As a car show was getting underway in Northeastern Pennsylvania in 2009, one of the cars turning into the parking lot burst into flames after it was hit from behind by another vehicle. Trapped inside, the car’s only occupant — a 64-year-old man — died.

A journalist from one of the local stations happened to be at the scene when the accident occurred. The journalist caught the fire on tape.

Over six years later, I still remember the footage of a small blue car engulfed in flames on a rural road. While viewers saw thick black smoke in the car, its driver was not visible. The story was clear though: People were watching a man die.

When journalists contact SPJ with questions about ethics, the discussion often ends up touching on one of the often-overlooked tenets in the Code of Ethics: minimize harm.

Instead of being overly specific, the wording under the core principle of "minimize harm" suggests journalists take a holistic approach when evaluating their practices. Journalists must think of everyone involved, including their sources, their subjects, others close to those involved, the public, their colleagues, their organization and themselves.

The station that aired the gruesome footage of the car fire did not consider those entities. The station aired the footage at the top of newscasts and posted it on its website. Eventually, the video was removed from the website at the family’s request.

Not surprisingly, harm had already been done. The man’s friends and family had to go through the painful experience of watching the gruesome footage. Many people in the public did, too.

Journalism is likely to cause some discomfort. People tend to get anxious if someone starts asking about sensitive subjects. The justification for creating that discomfort is that it’s outweighed by the benefit of the information in the resulting story.

Essentially, journalists should ask whether what they are about to do — whether reporting or publishing — justifies the harm it creates.

In the case of the car fire, the video added nothing to the world except harm.

Now, more than ever, journalists need to spare extra thoughts (and time) to consider the harm their reporting and stories cause. Information is being created at faster speeds than ever before. The risk of unnecessary harm dramatically increases, too.

SPJ's newly updated Code of Ethics is crafted with that speed in mind.

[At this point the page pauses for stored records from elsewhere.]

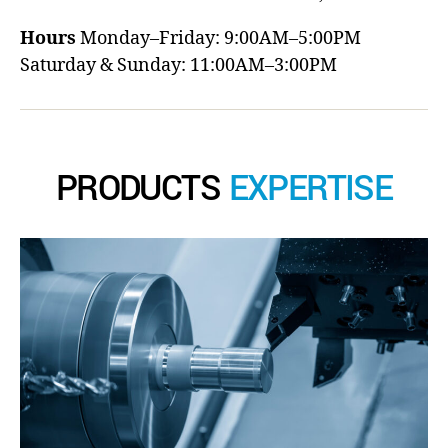
Hours
Monday–Friday: 9:00AM–5:00PM
Saturday & Sunday: 11:00AM–3:00PM
PRODUCTS
EXPERTISE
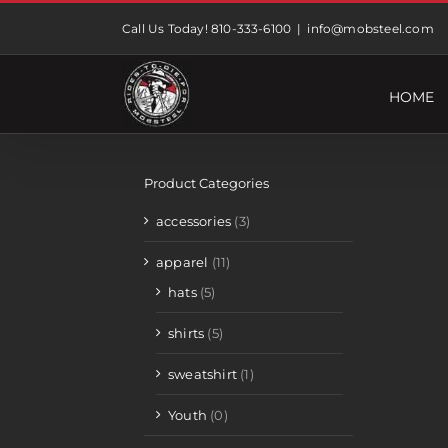
Skip
Call Us Today! 810-333-6100
|
info@mobsteel.com
to
content
HOME
Product Categories
accessories
(3)
apparel
(11)
hats
(5)
shirts
(5)
sweatshirt
(1)
Youth
(0)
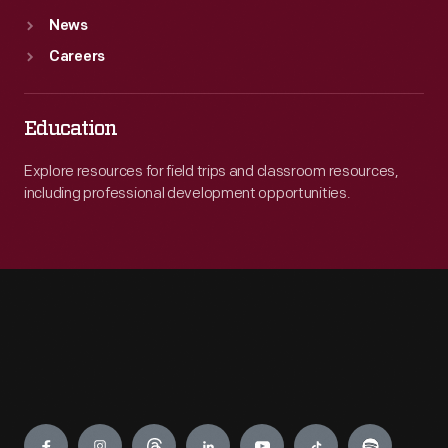
News
Careers
Education
Explore resources for field trips and classroom resources,
including professional development opportunities.
Engage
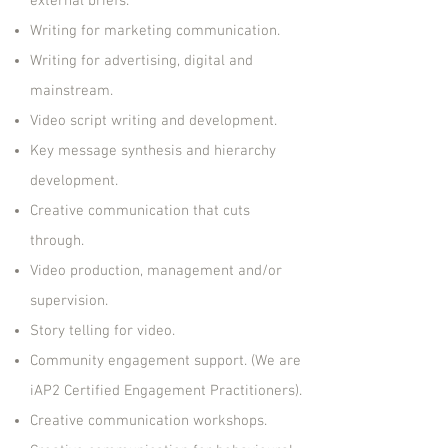
external briefs.
Writing for marketing communication.
Writing for advertising, digital and
mainstream.
Video script writing and development.
Key message synthesis and hierarchy
development.
Creative communication that cuts
through.
Video production, management and/or
supervision.
Story telling for video.
Community engagement support. (We are
iAP2 Certified Engagement Practitioners).
Creative communication workshops.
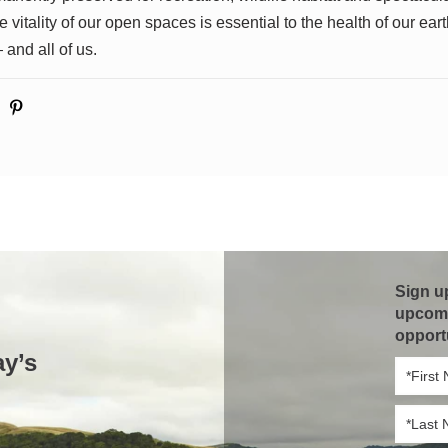
 vitality of our open spaces is essential to the health of our earth
 and all of us.
Sign u
upcomi
opport
ay’s
First
Name
*
Last
Name
*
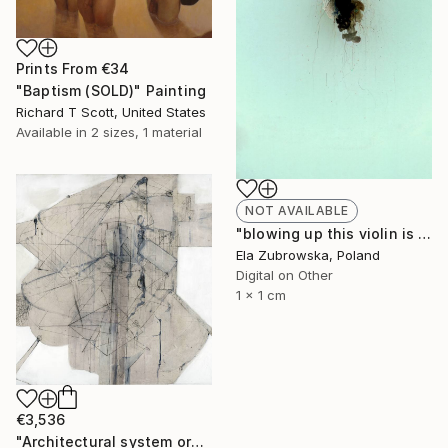
Prints From
€34
"Baptism (SOLD)" Painting
Richard T Scott, United States
Available in
2 sizes, 1 material
NOT AVAILABLE
"blowing up this violin is negative" Photograph
Ela Zubrowska, Poland
Digital on Other
1 x 1 cm
€3,536
"Architectural system organism machine 1 "Showdown Prize Winner"" Painting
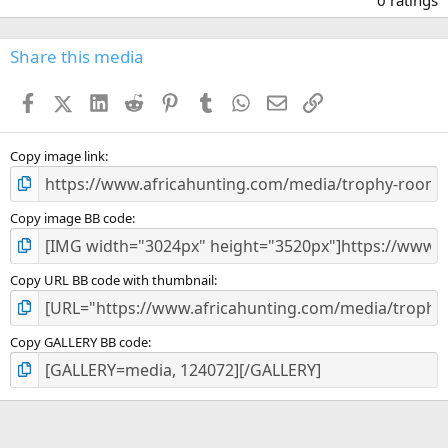
0
0
s
Share this media
t
a
Facebook
X (Twitter)
LinkedIn
Reddit
Pinterest
Tumblr
WhatsApp
Email
Link
r
(
s
)
Copy image link
Copy image BB code
Copy URL BB code with thumbnail
Copy GALLERY BB code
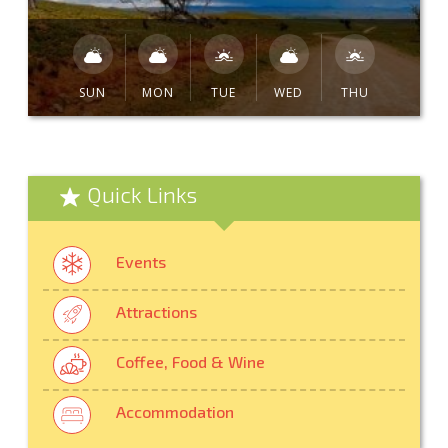
SUN
MON
TUE
WED
THU
Quick Links
Events
Attractions
Coffee, Food & Wine
Accommodation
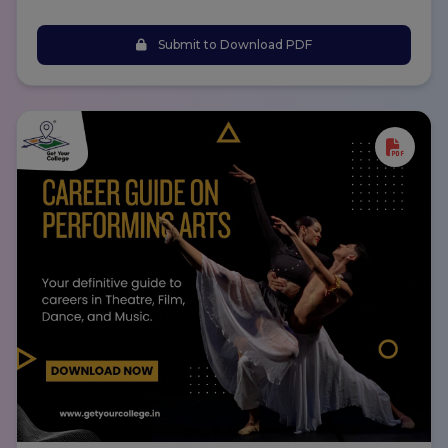
Submit to Download PDF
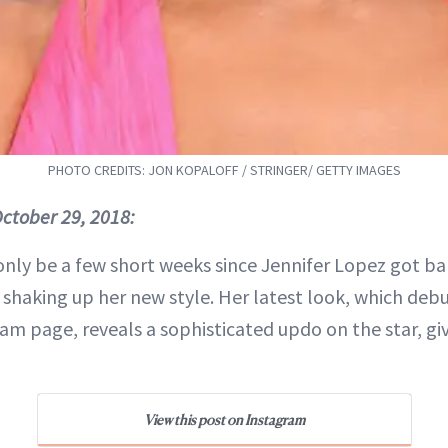
PHOTO CREDITS: JON KOPALOFF / STRINGER/ GETTY IMAGES
ctober 29, 2018:
only be a few short weeks since Jennifer Lopez got ban
 shaking up her new style. Her latest look, which debu
am page, reveals a sophisticated updo on the star, gi
View this post on Instagram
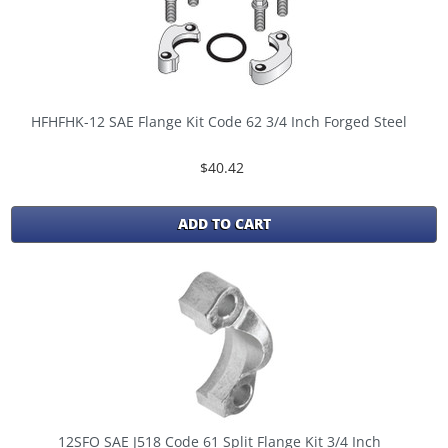
HFHFHK-12 SAE Flange Kit Code 62 3/4 Inch Forged Steel
$40.42
ADD TO CART
12SFO SAE J518 Code 61 Split Flange Kit 3/4 Inch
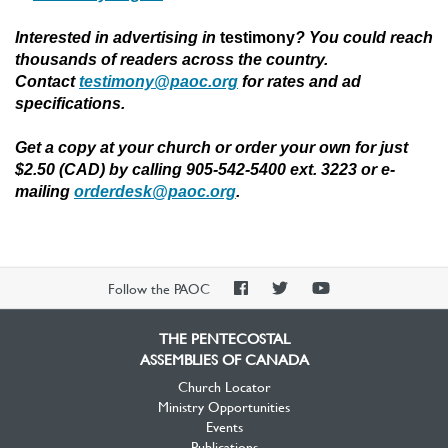
Interested in advertising in
testimony
?
You could reach
thousands of readers across the country.
Contact
testimony@paoc.org
for rates and ad
specifications.
Get a copy at your church or order your own for just
$2.50 (CAD) by calling 905-542-5400 ext. 3223 or e-
mailing
orderdesk@paoc.org
.
PAOC
PAOC
PAOC
Follow the PAOC
Facebook
Twitter
YouTube
THE PENTECOSTAL
ASSEMBLIES OF CANADA
Church Locator
Ministry Opportunities
Events
Publications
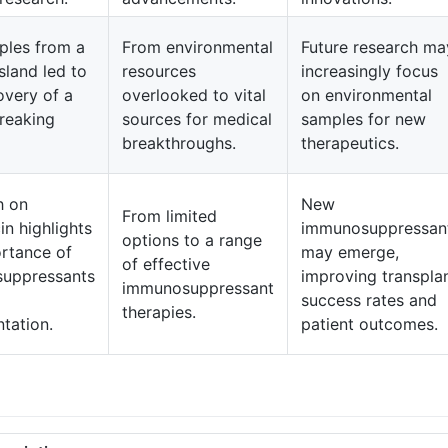
ples from a
From environmental
Future research ma
sland led to
resources
increasingly focus
overy of a
overlooked to vital
on environmental
reaking
sources for medical
samples for new
breakthroughs.
therapeutics.
h on
New
From limited
n highlights
immunosuppressan
options to a range
rtance of
may emerge,
of effective
uppressants
improving transpla
immunosuppressant
success rates and
therapies.
ntation.
patient outcomes.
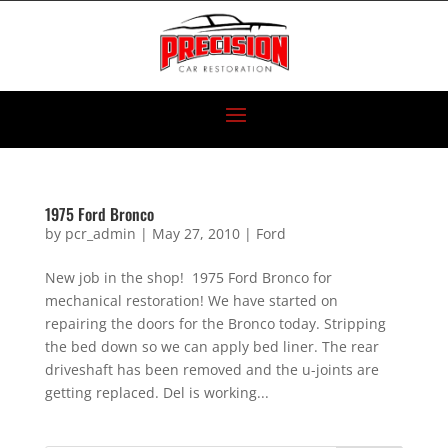
1975 Ford Bronco
by
pcr_admin
|
May 27, 2010
|
Ford
New job in the shop! 1975 Ford Bronco for
mechanical restoration! We have started on
repairing the doors for the Bronco today. Stripping
the bed down so we can apply bed liner. The rear
driveshaft has been removed and the u-joints are
getting replaced. Del is working...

For example, when Nina Davuluri won Miss America, several organizations began publishing posts from Twitter that accused the winner, who is of Indian decent, of not being American, and of possibly being a terrorist.

Essentially, the organizations’ journalists searched Twitter for keywords and published the most offensive posts. The Twitter posts were horrible, offensive and mostly made by people with few followers online.

One question that should be asked is: Why did the organizations pluck those posts from obscurity? The emphasis on those posts likely caused emotional harm for Davuluri and many Americans of Indian decent.

Additionally, the people who made those posts likely never expected for their comments to reach beyond their small group of followers. Instead, they were on the receiving end of other hurtful comments, and many had their names published on websites.

With that in mind, the newest version of the Code emphasizes that private people have a greater right to control information about themselves than public figures and others who seek power, influence or attention. What’s more, the Code continues to discourage journalists from “pandering to lurid curiosity.”

What’s more, the newest version of the Code stresses that journalists need to be aware of the sustained reach of stories. People no longer need to look up old copies of newspapers. Stories are mostly all archived online to search with the stroke of a button.

If the video of the car fire remained online, or if racist Twitter posts come up whenever people search “Miss America 2014” online, harm continues ad infinitum.

Journalists need to take responsibility for the harm their work creates. That harm should be minimized, as the Code says. The harm — in any way it’s present — should also be justified and explained.

More than anything, journalists should remember that journalism is about human beings who always deserve respect.